With around 31 million Americans suffering from back pain at any given point in time, it’s not surprising pain management for this type of discomfort is necessary. There are so many health issues that can cause back problems that no one solution is ideal. However, for many, spinal decompression therapy is a good option.
What is Spinal Decompression Therapy?
Spinal decompression therapy is a non-invasive method of relieving back pain through the use of traction. The procedure is not painful, though patients will feel stretching in their back.
To decompress the spine, the patient lies on a special therapy table. The position (face up or face down) will depend on the practitioner and the type of back injury. The lower half of the table tilts back and forth. The patient is buckled into a harness to ensure security and the table is adjusted to provide traction on the back.
Through gentle stretching and relaxing, the spine is realigned. The idea here is to allow herniated or bulging disks to slip back into place, which relieves the discomfort felt. The position and traction may also promote increased circulation, oxygenation and nutrition to the damaged areas, to speed up healing.
Each treatment lasts between 30 and 45 minutes. To get the full benefit from decompression, it’s usually recommended that the treatments continue for four to six weeks, with several sessions each week. After 15-30 treatments, the patient should notice a definite improvement.
Other therapies may also be included during the sessions to make them more effective. Depending on the clinic, ultrasound, cold therapy, heat therapy or electrical stimulation can be used during the procedure. When combined, multiple treatments may be more effective.
Who Can Benefit from This Type of Pain Management
Patients with pain caused by bulging, degenerated or herniated disks may benefit from gentle traction. It has also been recommended for sciatica and lower back or neck pain of various types. While mild forms of back pain can be treated safely, it’s a good idea to have a consult before deciding on a course of treatment.

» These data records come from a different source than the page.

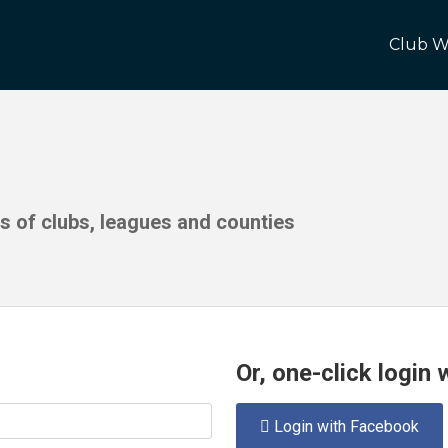
Club W
ds of clubs, leagues and counties
Or, one-click login
Login with Facebook
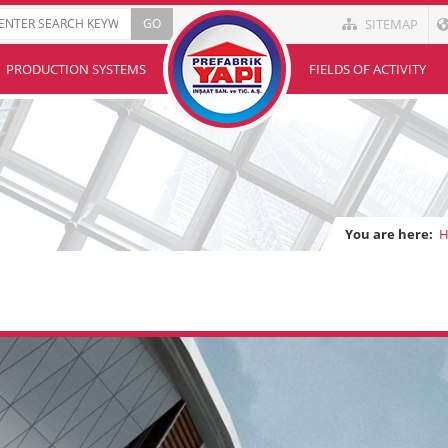
SITEMAP
PRODUCTION SYSTEMS
FIELDS OF ACTIVITY
You are here: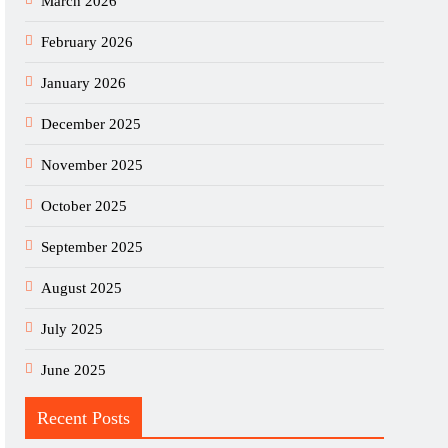
March 2026
February 2026
January 2026
December 2025
November 2025
October 2025
September 2025
August 2025
July 2025
June 2025
Recent Posts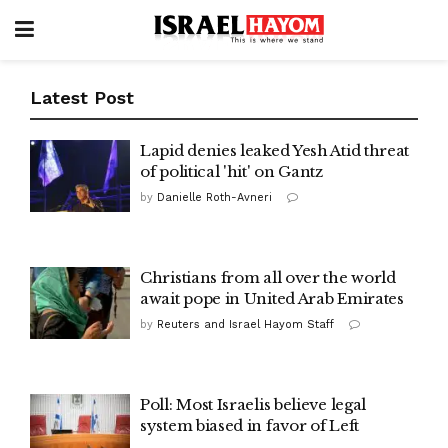
Latest Post
Lapid denies leaked Yesh Atid threat
of political 'hit' on Gantz
by
Danielle Roth-Avneri
Christians from all over the world
await pope in United Arab Emirates
by
Reuters and Israel Hayom Staff
Poll: Most Israelis believe legal
system biased in favor of Left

Anyone who is relatively healthy, apart from the back pain, could be a good candidate for this technique. While some websites offer instructions for doing this treatment at home, it is not recommended. A professional is able to adjust the amount of traction to best suit the patient’s needs and to avoid injury. It can be difficult to manage this at home.
Spinal decompression is relatively low risk. Any patients with spinal surgery should consult a doctor before considering this procedure, however. If there is any pain during the stretching, the session should be stopped so the cause of the pain can be determined. Decompression is also not recommended for pregnant women.
In each of these cases, decompression could cause more harm than good and other forms of pain management should be considered. For those with simpler back issues, stretching and decompression may be all that is necessary to relieve chronic pain.